# What are the steps to function design?

So I'm trying to write a program, and I want to use math functions to help it. In this example, I'm trying to change the color of a line based on the position of each pixel on the line.

Anyway, I wanted to make a function with certain aspects, and I have no idea how to go about doing it. For this function, I wanted it to have:

1. A global maximum at (0, 1)
2. A horizontal asymptote on the x axis
3. Symmetric over the y axis
4. And for it to dip below the x axis before approaching the asymptote

Just thinking about it, I figured I needed a couple things, like it should be something like x^4, since it has 3 extremes, and it probably needs to be a rational function since it has an asymptote. But I don't know how to go any further than that, without guessing and checking to an extreme (I tried that, it didn't work out well). I just wanted to know what sorts of things people do to design a function. I figure you start with picking the type of function (polynomial, logistic, exponential, etc.) and there will be different steps for each, but I don't really know what to do past that.

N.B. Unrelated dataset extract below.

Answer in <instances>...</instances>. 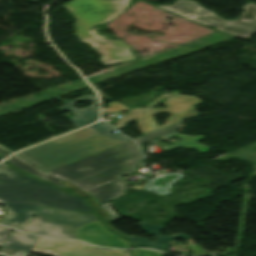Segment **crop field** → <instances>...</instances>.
<instances>
[{"instance_id":"1","label":"crop field","mask_w":256,"mask_h":256,"mask_svg":"<svg viewBox=\"0 0 256 256\" xmlns=\"http://www.w3.org/2000/svg\"><path fill=\"white\" fill-rule=\"evenodd\" d=\"M141 160L136 145L127 141L46 173L72 183L103 204L125 195L131 184L120 177L134 172Z\"/></svg>"},{"instance_id":"2","label":"crop field","mask_w":256,"mask_h":256,"mask_svg":"<svg viewBox=\"0 0 256 256\" xmlns=\"http://www.w3.org/2000/svg\"><path fill=\"white\" fill-rule=\"evenodd\" d=\"M0 202L8 209L0 224L19 231L43 207L95 214L85 200L28 175L8 179L0 173Z\"/></svg>"},{"instance_id":"3","label":"crop field","mask_w":256,"mask_h":256,"mask_svg":"<svg viewBox=\"0 0 256 256\" xmlns=\"http://www.w3.org/2000/svg\"><path fill=\"white\" fill-rule=\"evenodd\" d=\"M111 130L109 125L99 122L17 155L46 172L128 140L121 135L109 134Z\"/></svg>"},{"instance_id":"4","label":"crop field","mask_w":256,"mask_h":256,"mask_svg":"<svg viewBox=\"0 0 256 256\" xmlns=\"http://www.w3.org/2000/svg\"><path fill=\"white\" fill-rule=\"evenodd\" d=\"M157 7L203 25H215V30L238 37L249 39L250 34L256 32V5L250 2L242 7L245 11L232 21L216 16L193 0H176L172 5Z\"/></svg>"},{"instance_id":"5","label":"crop field","mask_w":256,"mask_h":256,"mask_svg":"<svg viewBox=\"0 0 256 256\" xmlns=\"http://www.w3.org/2000/svg\"><path fill=\"white\" fill-rule=\"evenodd\" d=\"M166 98L167 101L163 102L167 105L166 108L153 109V106L157 105V101L161 98ZM202 102L196 96H185L180 95L179 92L174 91L173 93H163L158 96L157 99L150 104H147V108H134L130 110L129 115L116 121L115 127L120 129L125 127L128 122L136 119L141 129L142 135L184 120L186 118L197 115L194 106L200 105ZM168 112L172 113L165 124L157 127L153 115Z\"/></svg>"},{"instance_id":"6","label":"crop field","mask_w":256,"mask_h":256,"mask_svg":"<svg viewBox=\"0 0 256 256\" xmlns=\"http://www.w3.org/2000/svg\"><path fill=\"white\" fill-rule=\"evenodd\" d=\"M77 19V35L83 41L93 38L90 28L115 18L128 6V0H73L64 5Z\"/></svg>"},{"instance_id":"7","label":"crop field","mask_w":256,"mask_h":256,"mask_svg":"<svg viewBox=\"0 0 256 256\" xmlns=\"http://www.w3.org/2000/svg\"><path fill=\"white\" fill-rule=\"evenodd\" d=\"M97 219L93 214L43 208L22 231L78 239L76 228Z\"/></svg>"},{"instance_id":"8","label":"crop field","mask_w":256,"mask_h":256,"mask_svg":"<svg viewBox=\"0 0 256 256\" xmlns=\"http://www.w3.org/2000/svg\"><path fill=\"white\" fill-rule=\"evenodd\" d=\"M79 239L93 245L110 248H130L127 241L107 230L101 220H97L77 228L75 231Z\"/></svg>"},{"instance_id":"9","label":"crop field","mask_w":256,"mask_h":256,"mask_svg":"<svg viewBox=\"0 0 256 256\" xmlns=\"http://www.w3.org/2000/svg\"><path fill=\"white\" fill-rule=\"evenodd\" d=\"M52 97L66 103L65 105L59 107L58 109L61 111H64V110L71 111V113L74 114L75 116L73 118H70V117H68V115H69L68 114V115H66V117L77 128L84 126L86 124L92 123V122L98 120V118H99L98 108L95 107V105L98 104V102H97L96 97L93 95H84L78 99L71 101V102L65 101L57 96H52ZM52 97H50L46 100L50 101ZM89 98H92V99H89ZM81 101H91L92 104L90 107L83 108V109H78L77 107L74 106L75 104H77Z\"/></svg>"},{"instance_id":"10","label":"crop field","mask_w":256,"mask_h":256,"mask_svg":"<svg viewBox=\"0 0 256 256\" xmlns=\"http://www.w3.org/2000/svg\"><path fill=\"white\" fill-rule=\"evenodd\" d=\"M92 48L102 55L101 62L106 65L135 58L130 53V46L122 40H95Z\"/></svg>"},{"instance_id":"11","label":"crop field","mask_w":256,"mask_h":256,"mask_svg":"<svg viewBox=\"0 0 256 256\" xmlns=\"http://www.w3.org/2000/svg\"><path fill=\"white\" fill-rule=\"evenodd\" d=\"M140 225L142 226L144 231L156 236V240L151 242L149 240H146V239H143L140 237L130 236L128 240L133 242L134 247H150V248H155V249L166 252V250L170 246V243H168V242L171 239H174V238L188 239L189 238L188 235L182 234V233L176 234L174 237L163 236L157 232L162 226L152 225V224H148V223H144V222H141Z\"/></svg>"},{"instance_id":"12","label":"crop field","mask_w":256,"mask_h":256,"mask_svg":"<svg viewBox=\"0 0 256 256\" xmlns=\"http://www.w3.org/2000/svg\"><path fill=\"white\" fill-rule=\"evenodd\" d=\"M80 244H82V242L40 236L31 251L43 254H50L61 249L74 250Z\"/></svg>"},{"instance_id":"13","label":"crop field","mask_w":256,"mask_h":256,"mask_svg":"<svg viewBox=\"0 0 256 256\" xmlns=\"http://www.w3.org/2000/svg\"><path fill=\"white\" fill-rule=\"evenodd\" d=\"M50 255H53V256H130V251L100 250L83 243L74 251L61 250Z\"/></svg>"},{"instance_id":"14","label":"crop field","mask_w":256,"mask_h":256,"mask_svg":"<svg viewBox=\"0 0 256 256\" xmlns=\"http://www.w3.org/2000/svg\"><path fill=\"white\" fill-rule=\"evenodd\" d=\"M7 161L19 170H22V171L29 173L35 177H38L42 180H45L49 183H52L56 186H59V187L65 189L64 185L60 183L63 180L42 172L40 169L36 168L35 166L28 163L27 161H25L24 159L20 158L17 155Z\"/></svg>"},{"instance_id":"15","label":"crop field","mask_w":256,"mask_h":256,"mask_svg":"<svg viewBox=\"0 0 256 256\" xmlns=\"http://www.w3.org/2000/svg\"><path fill=\"white\" fill-rule=\"evenodd\" d=\"M38 238L39 236L37 235L10 232L3 245L31 250Z\"/></svg>"},{"instance_id":"16","label":"crop field","mask_w":256,"mask_h":256,"mask_svg":"<svg viewBox=\"0 0 256 256\" xmlns=\"http://www.w3.org/2000/svg\"><path fill=\"white\" fill-rule=\"evenodd\" d=\"M172 136L182 137V138H185V139L182 140V141L174 143V145H172V146H163L162 148L165 149L166 151L172 150V149L180 147V146H185L189 149L196 148V149H198L199 151H201L203 153H205L209 149H211L210 147H208L206 145L195 143V141L203 139L202 135L189 136V135H183V134H175V135H172ZM168 137H170V136H168Z\"/></svg>"},{"instance_id":"17","label":"crop field","mask_w":256,"mask_h":256,"mask_svg":"<svg viewBox=\"0 0 256 256\" xmlns=\"http://www.w3.org/2000/svg\"><path fill=\"white\" fill-rule=\"evenodd\" d=\"M62 183L65 184L66 189H68L69 191L78 194V195H82V196H88V200L90 201V203L92 204V206L94 207V209L97 211V213L100 215V217L103 219V221L106 223V225L113 229L114 231H116L117 233H119L120 235L124 236L125 238H128V235L123 234L119 231H117L114 227L111 226L110 221H109V217L108 214L106 212V210H104L103 208H101L96 201L90 197L88 194L84 193L83 191H81L80 189L76 188L75 186H73L72 184L63 181Z\"/></svg>"},{"instance_id":"18","label":"crop field","mask_w":256,"mask_h":256,"mask_svg":"<svg viewBox=\"0 0 256 256\" xmlns=\"http://www.w3.org/2000/svg\"><path fill=\"white\" fill-rule=\"evenodd\" d=\"M183 122L184 121H181L179 123L173 124L171 126L165 127L163 129L157 130V131L149 133L147 135L141 136L134 140L137 142L140 149L143 150L141 143L161 137V136H165V135L174 133L176 131V129L180 128V126L183 124Z\"/></svg>"},{"instance_id":"19","label":"crop field","mask_w":256,"mask_h":256,"mask_svg":"<svg viewBox=\"0 0 256 256\" xmlns=\"http://www.w3.org/2000/svg\"><path fill=\"white\" fill-rule=\"evenodd\" d=\"M29 251L1 246V256H26Z\"/></svg>"},{"instance_id":"20","label":"crop field","mask_w":256,"mask_h":256,"mask_svg":"<svg viewBox=\"0 0 256 256\" xmlns=\"http://www.w3.org/2000/svg\"><path fill=\"white\" fill-rule=\"evenodd\" d=\"M109 105H110L109 108L102 109L103 112H105V113H112V112H116V111H128V110H130L129 107H127V106H125L123 104H120L118 102H112Z\"/></svg>"},{"instance_id":"21","label":"crop field","mask_w":256,"mask_h":256,"mask_svg":"<svg viewBox=\"0 0 256 256\" xmlns=\"http://www.w3.org/2000/svg\"><path fill=\"white\" fill-rule=\"evenodd\" d=\"M0 172H2L4 175H6L9 178L24 175L23 173L17 172L10 168L7 164L3 163L0 165ZM8 178V179H9Z\"/></svg>"},{"instance_id":"22","label":"crop field","mask_w":256,"mask_h":256,"mask_svg":"<svg viewBox=\"0 0 256 256\" xmlns=\"http://www.w3.org/2000/svg\"><path fill=\"white\" fill-rule=\"evenodd\" d=\"M135 256H162L153 250H135Z\"/></svg>"},{"instance_id":"23","label":"crop field","mask_w":256,"mask_h":256,"mask_svg":"<svg viewBox=\"0 0 256 256\" xmlns=\"http://www.w3.org/2000/svg\"><path fill=\"white\" fill-rule=\"evenodd\" d=\"M101 207H103L104 209H106L109 213V217H110V221H114L118 218H120L118 215H116L111 209H110V206H109V203H105L103 205H101Z\"/></svg>"},{"instance_id":"24","label":"crop field","mask_w":256,"mask_h":256,"mask_svg":"<svg viewBox=\"0 0 256 256\" xmlns=\"http://www.w3.org/2000/svg\"><path fill=\"white\" fill-rule=\"evenodd\" d=\"M10 231L11 229L4 226H0V243L4 242Z\"/></svg>"},{"instance_id":"25","label":"crop field","mask_w":256,"mask_h":256,"mask_svg":"<svg viewBox=\"0 0 256 256\" xmlns=\"http://www.w3.org/2000/svg\"><path fill=\"white\" fill-rule=\"evenodd\" d=\"M10 154V152H8L7 150H5L4 148L0 147V155H2L3 157Z\"/></svg>"},{"instance_id":"26","label":"crop field","mask_w":256,"mask_h":256,"mask_svg":"<svg viewBox=\"0 0 256 256\" xmlns=\"http://www.w3.org/2000/svg\"><path fill=\"white\" fill-rule=\"evenodd\" d=\"M91 33H92V32H91ZM92 34H93V33H92ZM93 36H94V39H101L100 37L96 36L95 34H93ZM94 39L88 40V41H84V42L87 43V44H89V45L91 46L92 41H93Z\"/></svg>"},{"instance_id":"27","label":"crop field","mask_w":256,"mask_h":256,"mask_svg":"<svg viewBox=\"0 0 256 256\" xmlns=\"http://www.w3.org/2000/svg\"><path fill=\"white\" fill-rule=\"evenodd\" d=\"M0 246H1V244H0Z\"/></svg>"},{"instance_id":"28","label":"crop field","mask_w":256,"mask_h":256,"mask_svg":"<svg viewBox=\"0 0 256 256\" xmlns=\"http://www.w3.org/2000/svg\"><path fill=\"white\" fill-rule=\"evenodd\" d=\"M1 160V159H0Z\"/></svg>"}]
</instances>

• First of all, what do want the domain and range of your function to be? It sounds like you want a function from the plane $\mathbb{R}^2$ (or maybe 3-space,$\mathbb{R}^3$) to the reals $\mathbb{R}$. Is that right? – Rob Arthan Apr 11 '15 at 23:47
Assuming you've had a little calculus, you could start by describing the derivative. If you want the function to have a global max at $x=0$, then $f^{\prime}(x)=x \cdot g(x)$, so that when you plug in $x=0$ you get $0$ in the derivative (the $g(x)$ is just short-hand for "something else in addition"). To make it symmetric about the $y$-axis, just make sure you have an even function. If you want a horizontal asymptote, then you cannot simply have a polynomial. You could have a fraction of polynomials (if the largest power in the denominator is bigger than the largest power on top, you'll have horizontal asymptotes being the $x$-axis). Making sure it dips below the axis is trickier, but one way you could do it is to have local minima at $x=\pm 1$. To do this add $(x-1)(x+1)$ into the derivative. When you integrate, you'll get a constant of integration. To make sure that you hit $(0, 1)$ you can multiply your function by a constant to adjust heights (this works provided that, before adjusting, the $y$-value isn't 0).
All that said, one example that comes to mind (is not quite what I described above), but try $f(x)=\frac{\cos(x)}{x^2+1}$. At $x=0$ you hit $y=1$, the function is even--so it is symmetric. And it bounces above and below the $x$-axis but has $y=0$ as a horizontal asymptote.